When asked what I want to do for the rest of my life, I want to answer, 'play in an all-girl banjo band'
And when asked if it's okay to steal from an employer, I will nod and say, FUCK YEA!!
I will say my name is Randy Johnson from Duluth, where I have been an independent business man since 1922, making sandwiches for the masses where they each get a bottle of Coca-Cola for a nickel!
"Do you think you'll still be alive in 12 months?"
"Probably not," I respond, "I doubt I'll live through this week!"
The interview was over in twelve point two seconds, but there were more questions, like what was my favorite sexual position if I was caught in an avalanche.
"Do you like to draw?"
"What kind of things do you draw?"
She started to dial security.
I stood up and walked away.
It seem like the best thing to do.
Today's menu involves super glue and a sack full of nuts, peanuts, to be exact.
A light breeze wafts in from the south, where the smell of the rendering plant cannot be smelled, but the farm is in full bloom.
Cow shit for those of you city slickers.
The phone rings.
Doctor is on the other end.
"How long do I have to live doc?"
She hates it when I call her doc.
It makes her moody.
"Two days!" she slams the phone down.
What could I do in two days?
Free a backward nation?
Party with some Hollywood slut wannabes in my Chevy?

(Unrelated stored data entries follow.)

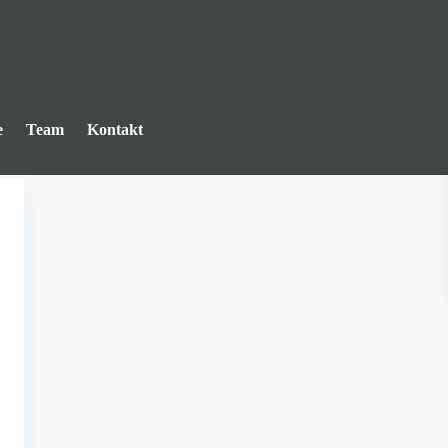
e
Team
Kontakt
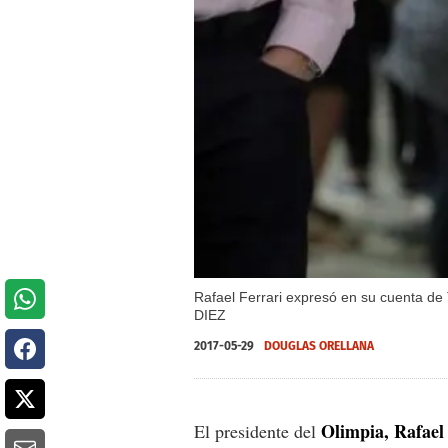
Rafael Ferrari expresó en su cuenta de T
DIEZ
2017-05-29
DOUGLAS ORELLANA
Olimpia, Rafael 
El presidente del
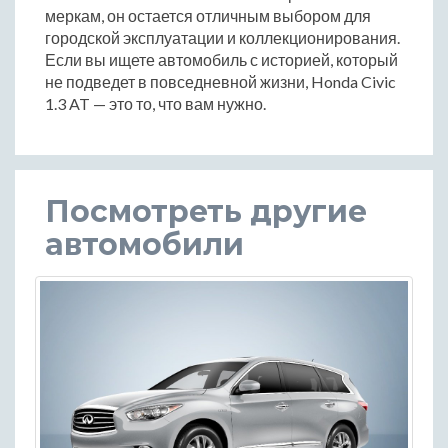
меркам, он остается отличным выбором для
городской эксплуатации и коллекционирования.
Если вы ищете автомобиль с историей, который
не подведет в повседневной жизни, Honda Civic
1.3 AT — это то, что вам нужно.
Посмотреть другие
автомобили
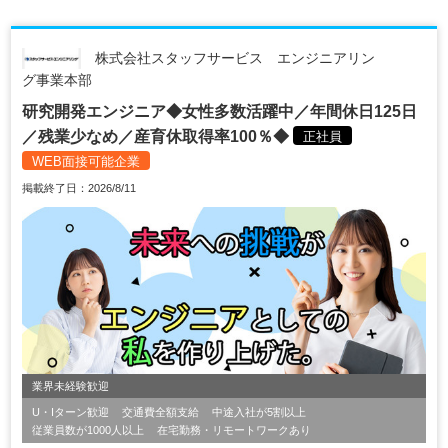
株式会社スタッフサービス エンジニアリン
グ事業本部
研究開発エンジニア◆女性多数活躍中／年間休日125日
／残業少なめ／産育休取得率100％◆
正社員
WEB面接可能企業
掲載終了日：2026/8/11
業界未経験歓迎
U・Iターン歓迎
交通費全額支給
中途入社が5割以上
従業員数が1000人以上
在宅勤務・リモートワークあり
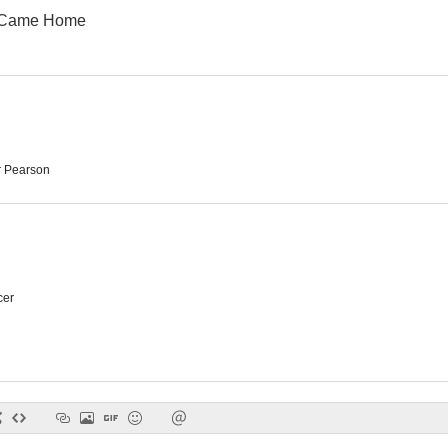
y Came Home
El Camaleón
Forajidos de leyenda
Supercr
6.1
6.0
 Pearson
cer
Cannonball! (AKA Carquake) (AKA Cannonball)
Jesse Stone: El beneficio de la duda
La dona
6.0
5.9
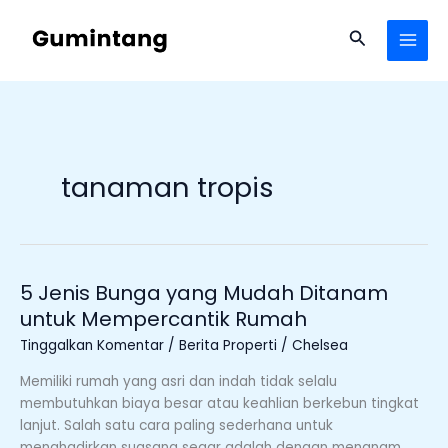
Lewati
ke
Cari
konten
tanaman tropis
5 Jenis Bunga yang Mudah Ditanam
5
Jenis
untuk Mempercantik Rumah
Bunga
Tinggalkan Komentar
/
Berita Properti
/
Chelsea
yang
Mudah
Memiliki rumah yang asri dan indah tidak selalu
Ditanam
membutuhkan biaya besar atau keahlian berkebun tingkat
untuk
lanjut. Salah satu cara paling sederhana untuk
Mempercantik
menghadirkan suasana segar adalah dengan menanam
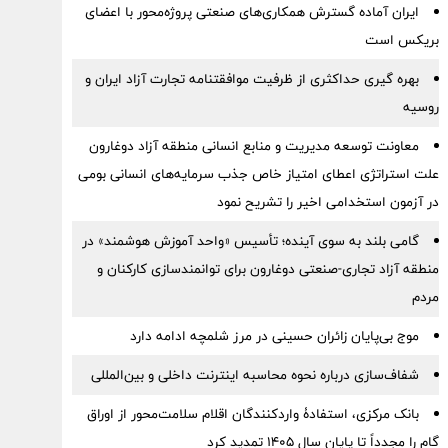
ایران آماده گسترش همکاری‌های صنعتی پروژه‌محور با اعضای
بریکس است
بهره گیری حداکثری از ظرفیت موافقتنامه تجارت آزاد ایران و
روسیه
معاونت توسعه مدیریت و منابع انسانی منطقه آزاد دوغارون
علت استراتژی اعطای امتیاز خاص جذب سرمایه‌های انسانی بومی
در آزمون استخدامی اخیر را تشریح نمود
گامی بلند به سوی آینده؛ تأسیس «واحد آموزش هوشمند» در
منطقه آزاد تجاری-صنعتی دوغارون برای توانمندسازی کارکنان و
مردم
موج بی‌پایان زائران حسینی در مرز شلمچه ادامه دارد
شفاف‌سازی درباره نحوه محاسبه اینترنت داخلی و بین‌المللی
بانک مرکزی، استفادۀ واردکنندگان اقلام سلامت‌محور از اوراق
گام را مجدداً تا پایان سال ۱۴۰۵ تمدید کرد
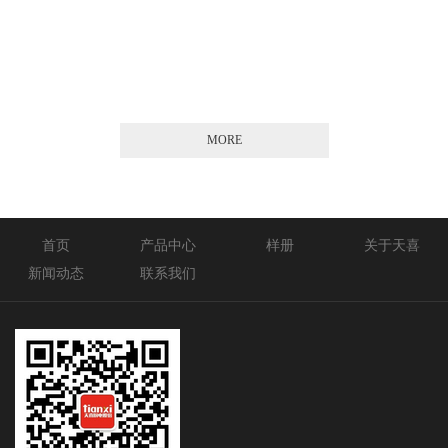
2026-01-21
MORE
首页
产品中心
样册
关于天喜
新闻动态
联系我们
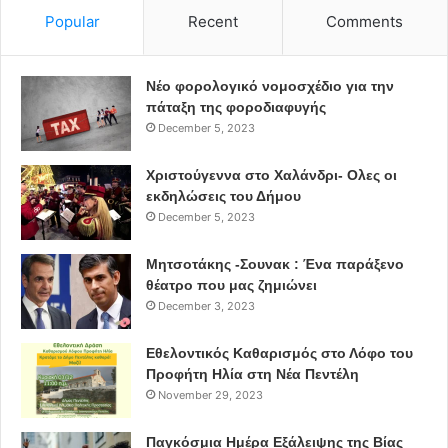
Popular
Recent
Comments
Νέο φορολογικό νομοσχέδιο για την
πάταξη της φοροδιαφυγής
December 5, 2023
Χριστούγεννα στο Χαλάνδρι- Ολες οι
εκδηλώσεις του Δήμου
December 5, 2023
Μητσοτάκης -Σουνακ : Ένα παράξενο
θέατρο που μας ζημιώνει
December 3, 2023
Εθελοντικός Καθαρισμός στο Λόφο του
Προφήτη Ηλία στη Νέα Πεντέλη
November 29, 2023
Παγκόσμια Ημέρα Εξάλειψης της Βίας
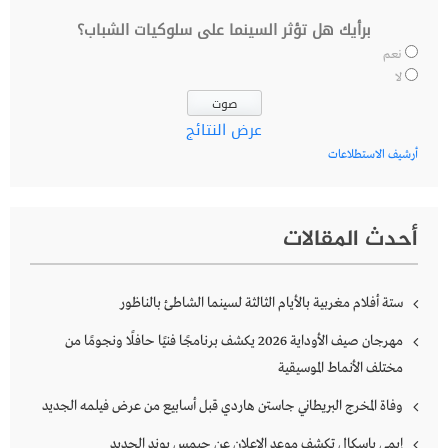
برأيك هل تؤثر السينما على سلوكيات الشباب؟
نعم
لا
عرض النتائج
أرشيف الاستطلاعات
أحدث المقالات
ستة أفلام مغربية بالأيام الثالثة لسينما الشاطئ بالناظور
مهرجان صيف الأوداية 2026 يكشف برنامجًا فنيًا حافلًا ونجومًا من
مختلف الأنماط الموسيقية
وفاة المخرج البريطاني جاستن هاردي قبل أسابيع من عرض فيلمه الجديد
إيمي باسكال تكشف موعد الإعلان عن جيمس بوند الجديد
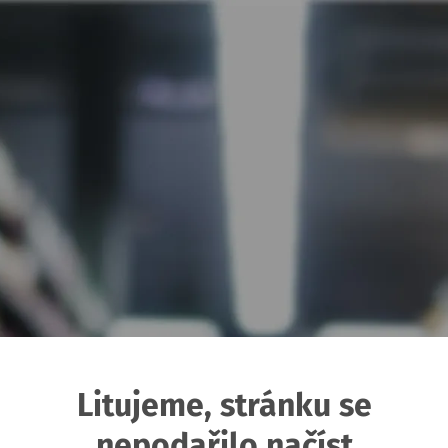
Litujeme, stránku se
nepodařilo načíst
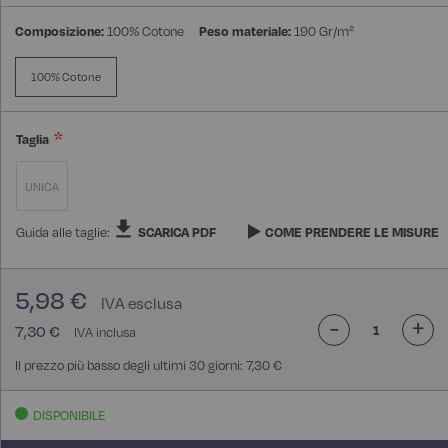
Composizione:
100% Cotone
Peso materiale:
190 Gr/m²
100% Cotone
Taglia
UNICA
Guida alle taglie:
SCARICA PDF
COME PRENDERE LE MISURE
5,98 €
-
+
7,30 €
Il prezzo più basso degli ultimi 30 giorni: 7,30 €
DISPONIBILE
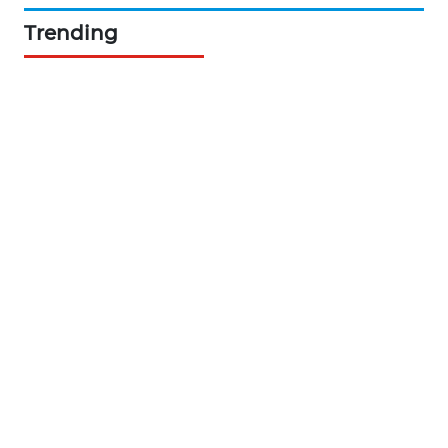
ASA
Trending
NEWS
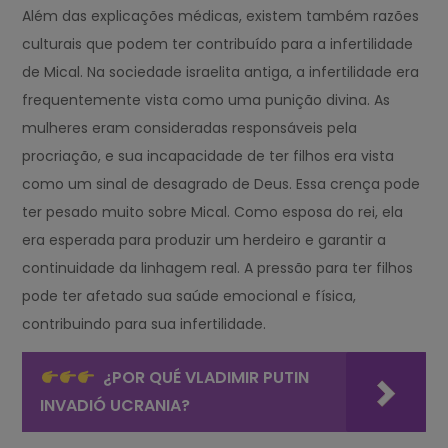
Além das explicações médicas, existem também razões
culturais que podem ter contribuído para a infertilidade
de Mical. Na sociedade israelita antiga, a infertilidade era
frequentemente vista como uma punição divina. As
mulheres eram consideradas responsáveis pela
procriação, e sua incapacidade de ter filhos era vista
como um sinal de desagrado de Deus. Essa crença pode
ter pesado muito sobre Mical. Como esposa do rei, ela
era esperada para produzir um herdeiro e garantir a
continuidade da linhagem real. A pressão para ter filhos
pode ter afetado sua saúde emocional e física,
contribuindo para sua infertilidade.
¿POR QUÉ VLADIMIR PUTIN
INVADIÓ UCRANIA?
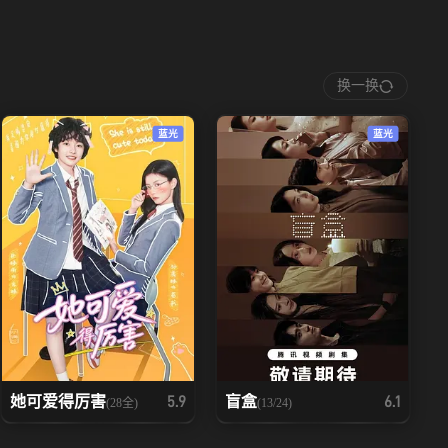
换一换
蓝光
蓝光
她可爱得厉害
盲盒
5.9
6.1
(28全)
(13/24)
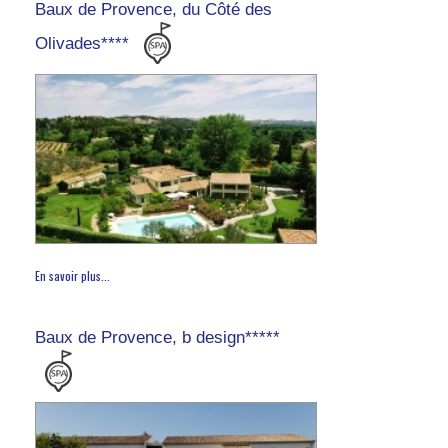
Baux de Provence, du Côté des
Olivades****
En savoir plus...
Baux de Provence, b design*****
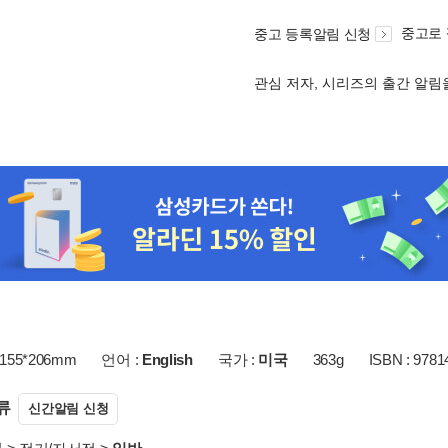
중고로
중고 등록알림 신청
관심 저자, 시리즈의 출간 알
155*206mm
언어 :
English
국가 :
미국
363g
ISBN : 978
류
신간알림 신청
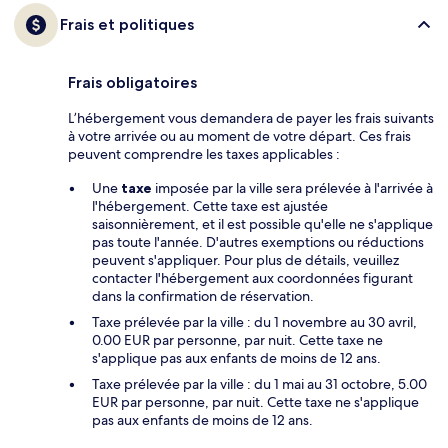
Frais et politiques
Frais obligatoires
L’hébergement vous demandera de payer les frais suivants
à votre arrivée ou au moment de votre départ. Ces frais
peuvent comprendre les taxes applicables :
Une
taxe
imposée par la ville sera prélevée à l'arrivée à
l'hébergement. Cette taxe est ajustée
saisonnièrement, et il est possible qu'elle ne s'applique
pas toute l'année. D'autres exemptions ou réductions
peuvent s'appliquer. Pour plus de détails, veuillez
contacter l'hébergement aux coordonnées figurant
dans la confirmation de réservation.
Taxe prélevée par la ville : du 1 novembre au 30 avril,
0.00 EUR par personne, par nuit. Cette taxe ne
s'applique pas aux enfants de moins de 12 ans.
Taxe prélevée par la ville : du 1 mai au 31 octobre, 5.00
EUR par personne, par nuit. Cette taxe ne s'applique
pas aux enfants de moins de 12 ans.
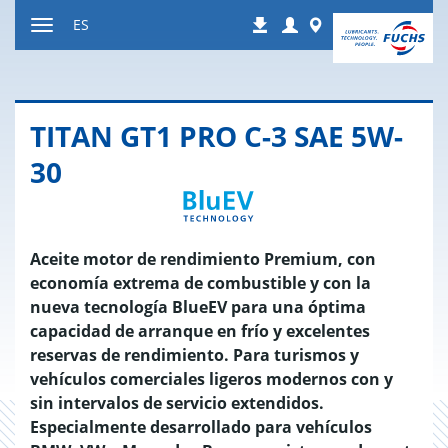
Ir
Login
Worldwide
ES
Descargas
a
Mostrar
contenido
u
ocultar
la
TITAN GT1 PRO C-3 SAE 5W-
navegación
30
Aceite motor de rendimiento Premium, con
economía extrema de combustible y con la
nueva tecnología BlueEV para una óptima
capacidad de arranque en frío y excelentes
reservas de rendimiento. Para turismos y
vehículos comerciales ligeros modernos con y
sin intervalos de servicio extendidos.
Especialmente desarrollado para vehículos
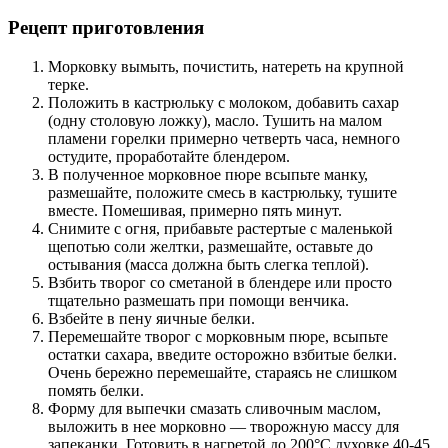
Рецепт приготовления
Морковку вымыть, почистить, натереть на крупной
терке.
Положить в кастрюльку с молоком, добавить сахар
(одну столовую ложку), масло. Тушить на малом
пламени горелки примерно четверть часа, немного
остудите, проработайте блендером.
В полученное морковное пюре всыпьте манку,
размешайте, положите смесь в кастрюльку, тушите
вместе. Помешивая, примерно пять минут.
Снимите с огня, прибавьте растертые с маленькой
щепотью соли желтки, размешайте, оставьте до
остывания (масса должна быть слегка теплой).
Взбить творог со сметаной в блендере или просто
тщательно размешать при помощи венчика.
Взбейте в пену яичные белки.
Перемешайте творог с морковным пюре, всыпьте
остатки сахара, введите осторожно взбитые белки.
Очень бережно перемешайте, стараясь не слишком
помять белки.
Форму для выпечки смазать сливочным маслом,
выложить в нее морковно — творожную массу для
запеканки. Готовить в нагретой до 200°С духовке 40-45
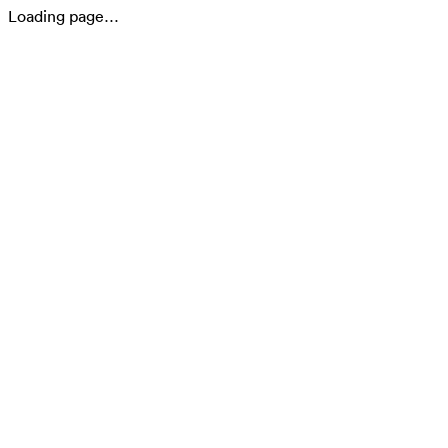
Loading page…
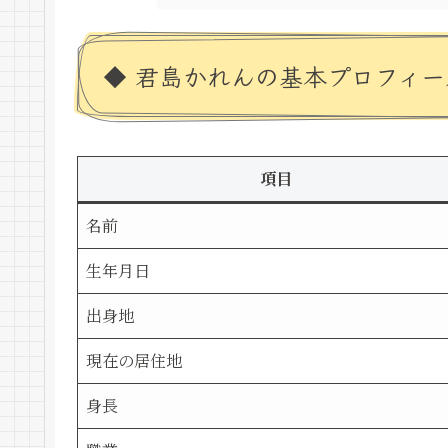
◆ 君島かれんの基本プロフィー
項目
名前
生年月日
出身地
現在の居住地
身長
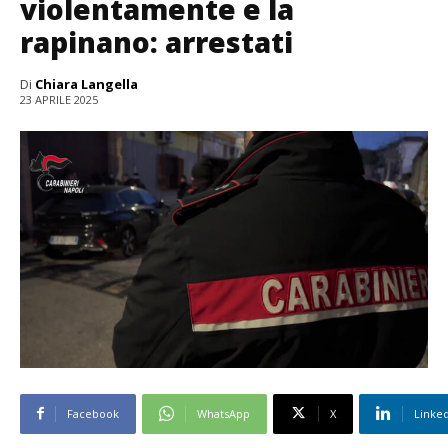
violentamente e la
rapinano: arrestati
Di
Chiara Langella
23 APRILE 2025
Facebook
WhatsApp
X
Linke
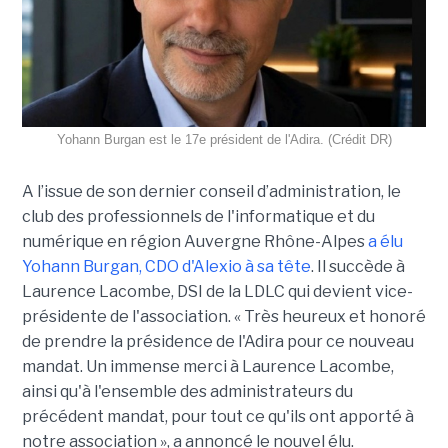
Yohann Burgan est le 17e président de l'Adira. (Crédit DR)
A l’issue d
e son dernier conseil d’administration, le
club des professionnels de l'informatique et du
numérique en région Auvergne Rhône-Alpes
a élu
Yohann Burgan, CDO d'Alexio à sa tête
. Il succède à
Laurence Lacombe, DSI de la LDLC qui devient vice-
présidente de l'association. « Très heureux et honoré
de prendre la présidence de l'Adira pour ce nouveau
mandat. Un immense merci à Laurence Lacombe,
ainsi qu'à l'ensemble des administrateurs du
précédent mandat, pour tout ce qu'ils ont apporté à
notre association », a annoncé le nouvel élu.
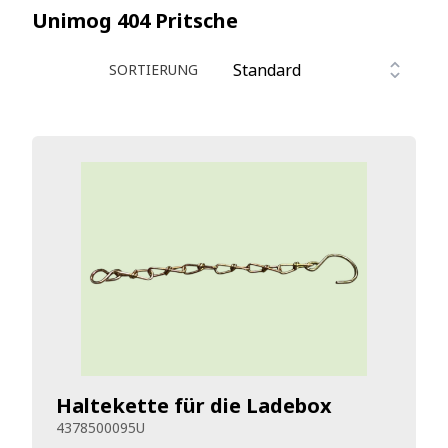
Unimog 404
Pritsche
SORTIERUNG
Haltekette für die Ladebox
4378500095U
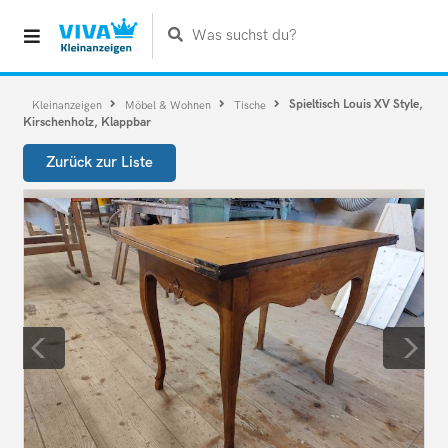
Was suchst du?
Spieltisch Louis XV Style,
Kleinanzeigen
Möbel & Wohnen
Tische
Kirschenholz, Klappbar
Zurück zur Liste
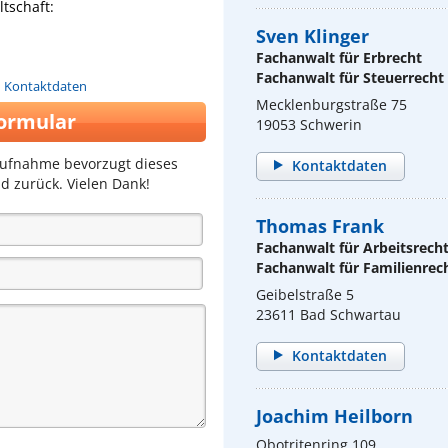
tschaft:
Sven Klinger
Fachanwalt für Erbrecht
Fachanwalt für Steuerrecht
n Kontaktdaten
Mecklenburgstraße 75
ormular
19053 Schwerin
aufnahme bevorzugt dieses
Kontaktdaten
d zurück. Vielen Dank!
Thomas Frank
Fachanwalt für Arbeitsrech
Fachanwalt für Familienrec
Geibelstraße 5
23611 Bad Schwartau
Kontaktdaten
Joachim Heilborn
Obotritenring 109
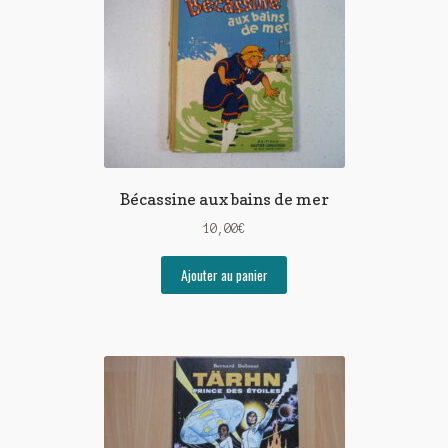
Bécassine aux bains de mer
10,00
€
Ajouter au panier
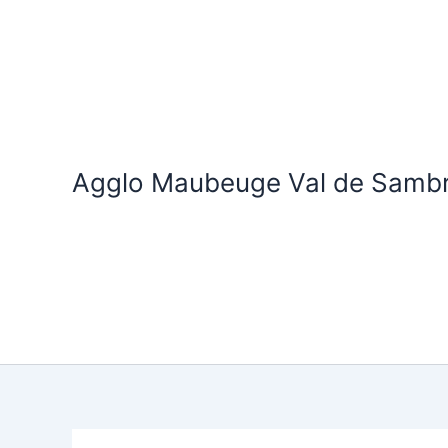
Aller
au
contenu
Agglo Maubeuge Val de Samb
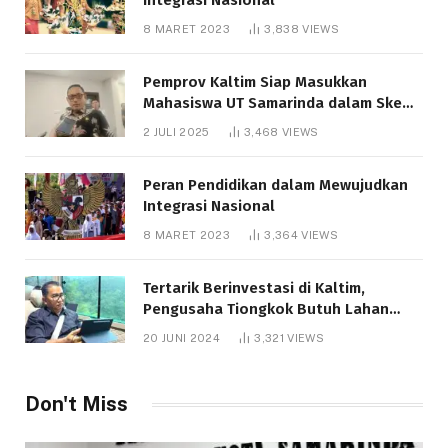
Integrasi Nasional
8 MARET 2023
3,838
VIEWS
Pemprov Kaltim Siap Masukkan
Mahasiswa UT Samarinda dalam Skema
Bantuan Pendidikan Gratispol
2 JULI 2025
3,468
VIEWS
Peran Pendidikan dalam Mewujudkan
Integrasi Nasional
8 MARET 2023
3,364
VIEWS
Tertarik Berinvestasi di Kaltim,
Pengusaha Tiongkok Butuh Lahan
1.000 Hektare
20 JUNI 2024
3,321
VIEWS
Don't Miss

The possibilities were endless.
I decided to take a nap.
Here lies the secret to the world, locked inside a bottle, and flushed down the toilet to be found by someone on a deserted island, DO NOT EAT THE YELLOW SNOW, IT'S PROBABLY NOT LEMON!
Also, leave your sister alone, she's crabby, needs a nap, but she won't take one.
I know you're bored, so am I!
Good morning and have a better day...or something!